-- Data extracts --

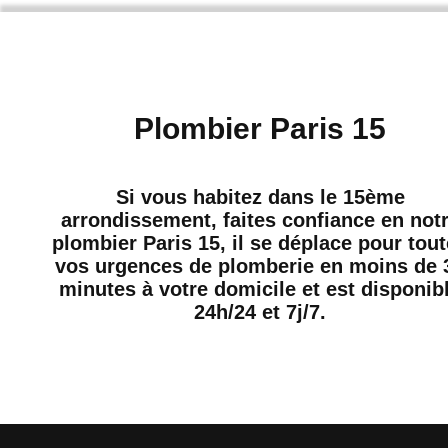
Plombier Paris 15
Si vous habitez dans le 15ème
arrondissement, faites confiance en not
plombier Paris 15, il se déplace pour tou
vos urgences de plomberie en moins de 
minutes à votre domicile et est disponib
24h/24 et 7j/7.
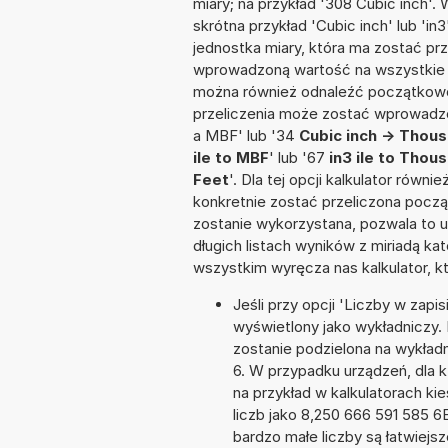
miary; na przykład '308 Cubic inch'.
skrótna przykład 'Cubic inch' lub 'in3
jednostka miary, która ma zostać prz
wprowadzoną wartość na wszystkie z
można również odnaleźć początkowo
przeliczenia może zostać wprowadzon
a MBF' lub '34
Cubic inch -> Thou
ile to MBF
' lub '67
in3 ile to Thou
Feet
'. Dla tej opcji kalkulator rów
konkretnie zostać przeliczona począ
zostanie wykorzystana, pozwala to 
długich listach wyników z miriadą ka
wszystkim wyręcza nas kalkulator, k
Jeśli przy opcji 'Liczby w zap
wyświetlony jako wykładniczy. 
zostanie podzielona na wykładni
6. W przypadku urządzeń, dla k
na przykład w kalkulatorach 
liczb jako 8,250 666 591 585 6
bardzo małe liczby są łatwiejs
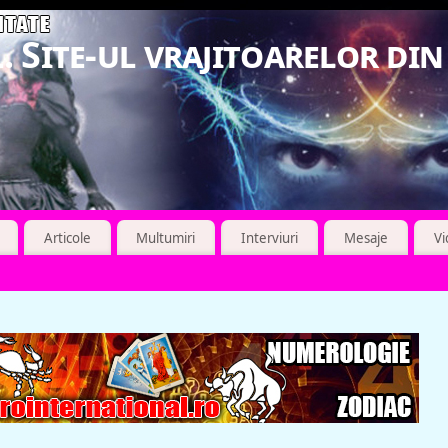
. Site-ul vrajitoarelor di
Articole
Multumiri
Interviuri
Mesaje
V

-- To-do item --
Without any pictures, repeat the listing exactly.

-- Response box --
Plombier Paris 15
Si vous habitez dans le 15ème
arrondissement, faites confiance en not
plombier Paris 15, il se déplace pour tou
vos urgences de plomberie en moins de 
minutes à votre domicile et est disponib
24h/24 et 7j/7.
miary; na przykład '308 Cubic inch'.
skrótna przykład 'Cubic inch' lub 'in3
jednostka miary, która ma zostać prz
wprowadzoną wartość na wszystkie z
można również odnaleźć początkowo
przeliczenia może zostać wprowadzon
a MBF' lub '34
Cubic inch -> Thou
ile to MBF
' lub '67
in3 ile to Thou
Feet
'. Dla tej opcji kalkulator rów
konkretnie zostać przeliczona począ
zostanie wykorzystana, pozwala to 
długich listach wyników z miriadą ka
wszystkim wyręcza nas kalkulator, k
Jeśli przy opcji 'Liczby w zap
wyświetlony jako wykładniczy. 
zostanie podzielona na wykładni
6. W przypadku urządzeń, dla k
na przykład w kalkulatorach 
liczb jako 8,250 666 591 585 6
bardzo małe liczby są łatwiejs
. Site-ul vrajitoarelor di
Articole
Multumiri
Interviuri
Mesaje
V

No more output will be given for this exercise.